I did not realize during all the years of illness, pain, doctor visits and more pain that I would eventually move into the free zone. Our calendar is filled with dates; dates with doctors, labs, dentists, hospitals and on it goes. Pharmacies, back and forth, medicines, more pills for pain, the back and forth of illness.

Now death has liberated me. My husband is liberated, too. Death took away his pain. Death took away the endless days of worry and anxiety he endured. The days of continual suffering; he didn’t complain, but just said, "I hope you never have to live this way, it would be better to be dead."

At which I would get angry and say, "Okay, if that’s what you want."

He said, "Of course, that’s not what I want. I want to be with you but not this way".

He got his wish, but I didn’t get mine. I would want him here with me forever.
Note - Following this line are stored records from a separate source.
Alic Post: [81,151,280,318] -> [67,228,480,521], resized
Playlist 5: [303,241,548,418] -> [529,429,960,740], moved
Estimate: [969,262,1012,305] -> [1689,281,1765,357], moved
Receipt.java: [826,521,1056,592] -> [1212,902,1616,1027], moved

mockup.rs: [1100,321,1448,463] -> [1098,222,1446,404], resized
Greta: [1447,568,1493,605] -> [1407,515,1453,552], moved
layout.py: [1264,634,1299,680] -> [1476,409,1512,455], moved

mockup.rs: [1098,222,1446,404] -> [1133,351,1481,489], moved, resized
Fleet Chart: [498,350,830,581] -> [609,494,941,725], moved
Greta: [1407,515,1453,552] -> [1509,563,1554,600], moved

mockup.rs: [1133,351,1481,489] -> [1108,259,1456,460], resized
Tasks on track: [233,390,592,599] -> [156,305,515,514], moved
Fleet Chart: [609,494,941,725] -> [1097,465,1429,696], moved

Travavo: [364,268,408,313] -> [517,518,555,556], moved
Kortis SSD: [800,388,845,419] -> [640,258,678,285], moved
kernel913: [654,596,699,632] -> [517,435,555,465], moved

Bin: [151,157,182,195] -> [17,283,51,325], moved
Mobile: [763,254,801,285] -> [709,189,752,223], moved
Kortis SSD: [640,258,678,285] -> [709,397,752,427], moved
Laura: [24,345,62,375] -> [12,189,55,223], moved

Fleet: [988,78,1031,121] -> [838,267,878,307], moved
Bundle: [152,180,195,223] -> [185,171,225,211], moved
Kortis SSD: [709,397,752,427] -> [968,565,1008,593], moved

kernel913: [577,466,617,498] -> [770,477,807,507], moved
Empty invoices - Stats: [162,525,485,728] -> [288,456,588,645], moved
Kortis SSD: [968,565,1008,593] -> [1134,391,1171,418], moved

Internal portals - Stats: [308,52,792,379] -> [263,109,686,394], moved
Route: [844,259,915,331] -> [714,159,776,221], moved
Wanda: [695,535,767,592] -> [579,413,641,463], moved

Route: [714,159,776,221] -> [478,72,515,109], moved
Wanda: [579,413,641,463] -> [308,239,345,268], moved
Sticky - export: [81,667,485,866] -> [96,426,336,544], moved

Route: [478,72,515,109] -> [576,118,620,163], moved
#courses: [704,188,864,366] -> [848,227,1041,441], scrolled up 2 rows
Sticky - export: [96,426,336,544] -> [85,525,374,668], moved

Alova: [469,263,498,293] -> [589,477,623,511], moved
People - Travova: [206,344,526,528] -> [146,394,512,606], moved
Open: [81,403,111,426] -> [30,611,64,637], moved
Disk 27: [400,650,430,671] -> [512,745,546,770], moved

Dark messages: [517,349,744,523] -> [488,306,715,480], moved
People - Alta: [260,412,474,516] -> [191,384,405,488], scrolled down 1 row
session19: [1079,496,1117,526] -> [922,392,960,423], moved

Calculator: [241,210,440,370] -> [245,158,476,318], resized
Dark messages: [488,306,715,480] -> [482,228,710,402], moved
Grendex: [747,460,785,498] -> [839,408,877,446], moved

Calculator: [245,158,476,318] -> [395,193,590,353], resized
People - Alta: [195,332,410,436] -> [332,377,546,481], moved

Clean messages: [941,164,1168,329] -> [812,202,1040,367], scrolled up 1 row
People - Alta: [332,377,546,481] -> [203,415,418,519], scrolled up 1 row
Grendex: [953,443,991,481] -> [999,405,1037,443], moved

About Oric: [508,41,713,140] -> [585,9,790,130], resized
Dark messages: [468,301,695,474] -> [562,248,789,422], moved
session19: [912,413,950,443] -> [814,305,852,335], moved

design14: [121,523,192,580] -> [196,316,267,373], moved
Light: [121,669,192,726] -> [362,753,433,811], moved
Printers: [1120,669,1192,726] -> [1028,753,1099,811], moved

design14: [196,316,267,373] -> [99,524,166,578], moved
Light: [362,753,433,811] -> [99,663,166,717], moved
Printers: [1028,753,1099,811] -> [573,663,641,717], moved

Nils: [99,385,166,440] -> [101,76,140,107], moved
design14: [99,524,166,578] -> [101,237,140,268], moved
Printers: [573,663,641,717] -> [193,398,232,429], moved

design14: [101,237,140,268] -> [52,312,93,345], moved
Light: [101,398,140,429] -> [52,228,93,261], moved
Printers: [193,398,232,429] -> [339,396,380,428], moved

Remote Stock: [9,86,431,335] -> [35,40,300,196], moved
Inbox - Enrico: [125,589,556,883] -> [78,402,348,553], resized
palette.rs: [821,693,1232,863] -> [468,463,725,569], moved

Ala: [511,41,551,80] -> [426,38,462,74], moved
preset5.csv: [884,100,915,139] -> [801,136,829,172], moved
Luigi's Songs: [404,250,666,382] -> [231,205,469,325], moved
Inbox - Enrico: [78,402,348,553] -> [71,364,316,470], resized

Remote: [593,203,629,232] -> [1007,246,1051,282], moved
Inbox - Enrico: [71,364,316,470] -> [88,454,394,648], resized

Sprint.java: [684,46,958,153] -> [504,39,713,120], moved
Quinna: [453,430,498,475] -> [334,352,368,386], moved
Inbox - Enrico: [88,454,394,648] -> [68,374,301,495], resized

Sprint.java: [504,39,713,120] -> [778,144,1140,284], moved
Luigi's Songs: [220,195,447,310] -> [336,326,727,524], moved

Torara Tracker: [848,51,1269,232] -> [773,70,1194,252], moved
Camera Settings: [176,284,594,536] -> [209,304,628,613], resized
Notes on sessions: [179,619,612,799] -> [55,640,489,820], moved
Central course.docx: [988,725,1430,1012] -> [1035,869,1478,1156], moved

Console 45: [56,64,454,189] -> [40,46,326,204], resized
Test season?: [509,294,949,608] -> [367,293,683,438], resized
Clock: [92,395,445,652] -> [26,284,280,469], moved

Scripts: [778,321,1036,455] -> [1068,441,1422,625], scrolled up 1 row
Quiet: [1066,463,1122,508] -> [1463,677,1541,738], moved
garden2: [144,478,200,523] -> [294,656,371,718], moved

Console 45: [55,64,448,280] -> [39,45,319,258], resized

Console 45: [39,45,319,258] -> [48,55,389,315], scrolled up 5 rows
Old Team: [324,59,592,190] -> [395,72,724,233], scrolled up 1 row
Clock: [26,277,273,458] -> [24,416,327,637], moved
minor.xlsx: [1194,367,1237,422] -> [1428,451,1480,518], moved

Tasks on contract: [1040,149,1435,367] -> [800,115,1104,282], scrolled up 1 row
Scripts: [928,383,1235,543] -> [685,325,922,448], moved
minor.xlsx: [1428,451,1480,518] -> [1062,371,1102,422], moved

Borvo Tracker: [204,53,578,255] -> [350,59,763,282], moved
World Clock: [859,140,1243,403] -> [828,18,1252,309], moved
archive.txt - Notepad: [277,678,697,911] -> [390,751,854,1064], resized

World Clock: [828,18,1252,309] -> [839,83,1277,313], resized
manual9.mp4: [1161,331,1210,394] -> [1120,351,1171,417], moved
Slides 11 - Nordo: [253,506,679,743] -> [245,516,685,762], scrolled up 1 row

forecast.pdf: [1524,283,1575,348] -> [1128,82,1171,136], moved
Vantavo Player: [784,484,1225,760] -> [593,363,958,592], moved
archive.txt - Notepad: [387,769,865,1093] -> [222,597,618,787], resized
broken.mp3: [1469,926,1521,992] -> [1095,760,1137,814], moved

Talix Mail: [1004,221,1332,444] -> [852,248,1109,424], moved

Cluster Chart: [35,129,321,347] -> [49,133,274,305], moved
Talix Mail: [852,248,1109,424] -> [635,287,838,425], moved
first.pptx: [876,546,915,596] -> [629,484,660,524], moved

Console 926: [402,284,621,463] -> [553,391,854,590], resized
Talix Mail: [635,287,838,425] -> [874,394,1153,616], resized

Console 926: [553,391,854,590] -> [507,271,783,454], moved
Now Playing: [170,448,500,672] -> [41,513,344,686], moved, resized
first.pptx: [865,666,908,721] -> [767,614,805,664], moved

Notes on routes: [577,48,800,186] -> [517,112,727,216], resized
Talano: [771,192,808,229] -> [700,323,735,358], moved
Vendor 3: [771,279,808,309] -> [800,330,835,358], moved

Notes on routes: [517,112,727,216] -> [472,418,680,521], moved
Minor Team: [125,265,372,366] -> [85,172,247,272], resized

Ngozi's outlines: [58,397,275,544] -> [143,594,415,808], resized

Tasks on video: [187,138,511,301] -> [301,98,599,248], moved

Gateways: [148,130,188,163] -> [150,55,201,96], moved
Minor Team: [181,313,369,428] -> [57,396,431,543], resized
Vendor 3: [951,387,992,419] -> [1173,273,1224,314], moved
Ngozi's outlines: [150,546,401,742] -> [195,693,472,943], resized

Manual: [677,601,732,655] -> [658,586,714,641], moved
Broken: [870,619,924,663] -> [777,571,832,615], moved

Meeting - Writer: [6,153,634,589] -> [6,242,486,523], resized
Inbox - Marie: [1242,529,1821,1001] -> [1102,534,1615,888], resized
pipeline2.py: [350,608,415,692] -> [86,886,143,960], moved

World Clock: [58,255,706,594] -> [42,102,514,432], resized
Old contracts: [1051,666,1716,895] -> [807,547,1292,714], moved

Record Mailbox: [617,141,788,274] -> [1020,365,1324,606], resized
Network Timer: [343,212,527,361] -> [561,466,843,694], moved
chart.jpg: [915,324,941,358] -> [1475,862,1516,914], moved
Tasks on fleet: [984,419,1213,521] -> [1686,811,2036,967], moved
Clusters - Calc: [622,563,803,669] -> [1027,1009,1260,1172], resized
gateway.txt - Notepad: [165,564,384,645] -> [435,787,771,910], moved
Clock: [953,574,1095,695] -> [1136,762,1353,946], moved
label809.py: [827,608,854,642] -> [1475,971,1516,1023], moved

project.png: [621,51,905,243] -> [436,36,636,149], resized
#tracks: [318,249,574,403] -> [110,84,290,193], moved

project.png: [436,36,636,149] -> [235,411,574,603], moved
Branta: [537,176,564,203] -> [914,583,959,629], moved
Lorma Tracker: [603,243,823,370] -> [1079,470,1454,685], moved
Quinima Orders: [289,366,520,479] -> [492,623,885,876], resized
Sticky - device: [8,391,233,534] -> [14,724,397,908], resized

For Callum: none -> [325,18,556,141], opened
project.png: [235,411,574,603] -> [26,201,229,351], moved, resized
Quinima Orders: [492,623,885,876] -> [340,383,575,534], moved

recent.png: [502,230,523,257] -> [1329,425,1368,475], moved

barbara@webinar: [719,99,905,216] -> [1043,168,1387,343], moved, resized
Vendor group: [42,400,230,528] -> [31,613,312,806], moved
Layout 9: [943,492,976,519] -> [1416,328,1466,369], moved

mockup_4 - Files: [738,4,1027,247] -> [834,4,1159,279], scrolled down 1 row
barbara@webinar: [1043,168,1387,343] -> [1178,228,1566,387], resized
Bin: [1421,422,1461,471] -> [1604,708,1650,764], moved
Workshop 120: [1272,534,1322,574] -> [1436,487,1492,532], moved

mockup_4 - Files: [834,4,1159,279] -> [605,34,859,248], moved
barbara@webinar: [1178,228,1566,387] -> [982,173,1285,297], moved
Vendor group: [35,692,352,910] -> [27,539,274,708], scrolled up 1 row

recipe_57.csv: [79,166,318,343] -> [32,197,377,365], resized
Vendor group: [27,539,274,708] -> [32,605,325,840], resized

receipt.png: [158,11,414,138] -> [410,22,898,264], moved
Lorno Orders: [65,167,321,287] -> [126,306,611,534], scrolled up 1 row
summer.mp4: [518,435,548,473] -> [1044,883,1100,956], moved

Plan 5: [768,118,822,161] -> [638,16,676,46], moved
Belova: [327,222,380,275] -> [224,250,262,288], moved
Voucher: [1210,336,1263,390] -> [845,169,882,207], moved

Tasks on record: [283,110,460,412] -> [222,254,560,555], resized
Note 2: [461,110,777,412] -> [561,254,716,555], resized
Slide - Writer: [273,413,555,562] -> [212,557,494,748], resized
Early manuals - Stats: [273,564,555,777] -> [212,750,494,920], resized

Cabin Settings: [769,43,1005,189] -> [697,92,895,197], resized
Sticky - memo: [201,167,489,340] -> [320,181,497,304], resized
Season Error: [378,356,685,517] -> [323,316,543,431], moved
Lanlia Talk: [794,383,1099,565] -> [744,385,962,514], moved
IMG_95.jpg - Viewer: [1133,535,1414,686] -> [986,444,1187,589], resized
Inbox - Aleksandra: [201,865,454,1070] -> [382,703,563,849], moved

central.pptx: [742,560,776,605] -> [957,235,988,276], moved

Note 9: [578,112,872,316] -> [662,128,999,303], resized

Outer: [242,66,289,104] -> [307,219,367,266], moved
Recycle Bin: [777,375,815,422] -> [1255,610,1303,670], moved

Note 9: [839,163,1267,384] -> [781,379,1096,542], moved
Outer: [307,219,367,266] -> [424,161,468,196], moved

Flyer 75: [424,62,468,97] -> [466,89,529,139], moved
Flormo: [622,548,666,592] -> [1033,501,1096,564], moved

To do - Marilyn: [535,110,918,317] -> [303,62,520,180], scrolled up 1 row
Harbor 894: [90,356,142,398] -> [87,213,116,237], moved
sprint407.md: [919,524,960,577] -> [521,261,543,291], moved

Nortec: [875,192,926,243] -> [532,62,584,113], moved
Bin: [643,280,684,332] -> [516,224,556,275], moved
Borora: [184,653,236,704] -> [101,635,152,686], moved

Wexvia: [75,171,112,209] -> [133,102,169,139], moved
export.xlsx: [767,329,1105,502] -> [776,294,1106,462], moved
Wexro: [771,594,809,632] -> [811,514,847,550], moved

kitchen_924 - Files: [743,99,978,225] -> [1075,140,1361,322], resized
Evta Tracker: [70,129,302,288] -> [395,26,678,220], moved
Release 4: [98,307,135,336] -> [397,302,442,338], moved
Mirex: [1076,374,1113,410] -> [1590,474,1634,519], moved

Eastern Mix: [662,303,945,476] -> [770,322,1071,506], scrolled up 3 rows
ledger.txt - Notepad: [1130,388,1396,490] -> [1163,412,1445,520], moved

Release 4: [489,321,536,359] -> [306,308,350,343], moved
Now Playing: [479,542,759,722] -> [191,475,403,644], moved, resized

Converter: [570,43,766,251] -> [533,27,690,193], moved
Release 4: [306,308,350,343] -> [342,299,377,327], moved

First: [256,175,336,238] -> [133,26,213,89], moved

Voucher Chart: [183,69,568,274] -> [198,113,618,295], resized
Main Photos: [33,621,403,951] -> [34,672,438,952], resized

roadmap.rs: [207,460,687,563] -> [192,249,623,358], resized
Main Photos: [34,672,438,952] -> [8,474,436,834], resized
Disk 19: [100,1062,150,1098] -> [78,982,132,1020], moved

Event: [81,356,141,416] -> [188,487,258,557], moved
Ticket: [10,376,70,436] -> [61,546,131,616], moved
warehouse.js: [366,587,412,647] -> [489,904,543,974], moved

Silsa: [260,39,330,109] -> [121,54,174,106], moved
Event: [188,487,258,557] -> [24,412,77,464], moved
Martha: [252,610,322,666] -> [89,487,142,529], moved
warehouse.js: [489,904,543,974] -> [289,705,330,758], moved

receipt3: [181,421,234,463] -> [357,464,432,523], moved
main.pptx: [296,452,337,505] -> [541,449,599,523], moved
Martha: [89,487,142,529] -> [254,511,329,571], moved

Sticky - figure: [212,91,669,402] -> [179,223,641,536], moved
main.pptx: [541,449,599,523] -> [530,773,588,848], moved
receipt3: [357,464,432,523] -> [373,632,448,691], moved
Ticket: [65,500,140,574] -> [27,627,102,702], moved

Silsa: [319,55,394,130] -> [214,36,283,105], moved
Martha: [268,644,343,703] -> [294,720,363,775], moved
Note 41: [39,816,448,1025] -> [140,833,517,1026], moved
But I’m free. To go to sleep when I’m sleepy, to eat when I’m hungry at anytime. No schedules, no guidelines. I’m a little drunk on this freedom, like a prisoner-of-war released after years of imprisonment. I’m giddy on this freedom. I don’t really know how to deal with it. I can come and go freely. No one needs me, no one.

At times, I’m breathless, too much fresh air after being interned. Did I feel like I was imprisoned? No, never – when you are with the one you love, there is no confinement, only companionship. How do you deal with this newfound freedom? Slowly, I’m doing whatever I want to do whenever I want to do it. I buy whatever I want to buy. I go wherever I want to go.

If only my heart would quit aching, if only I could feel as joyful as I’m acting. I’m laughing and joining the human race. I’m not really part of the scene but at times, I seem to melt into the big picture. I am alive and I’m free and I’m liberated. I guess that’s the sum of it. One way or the other, we both are free.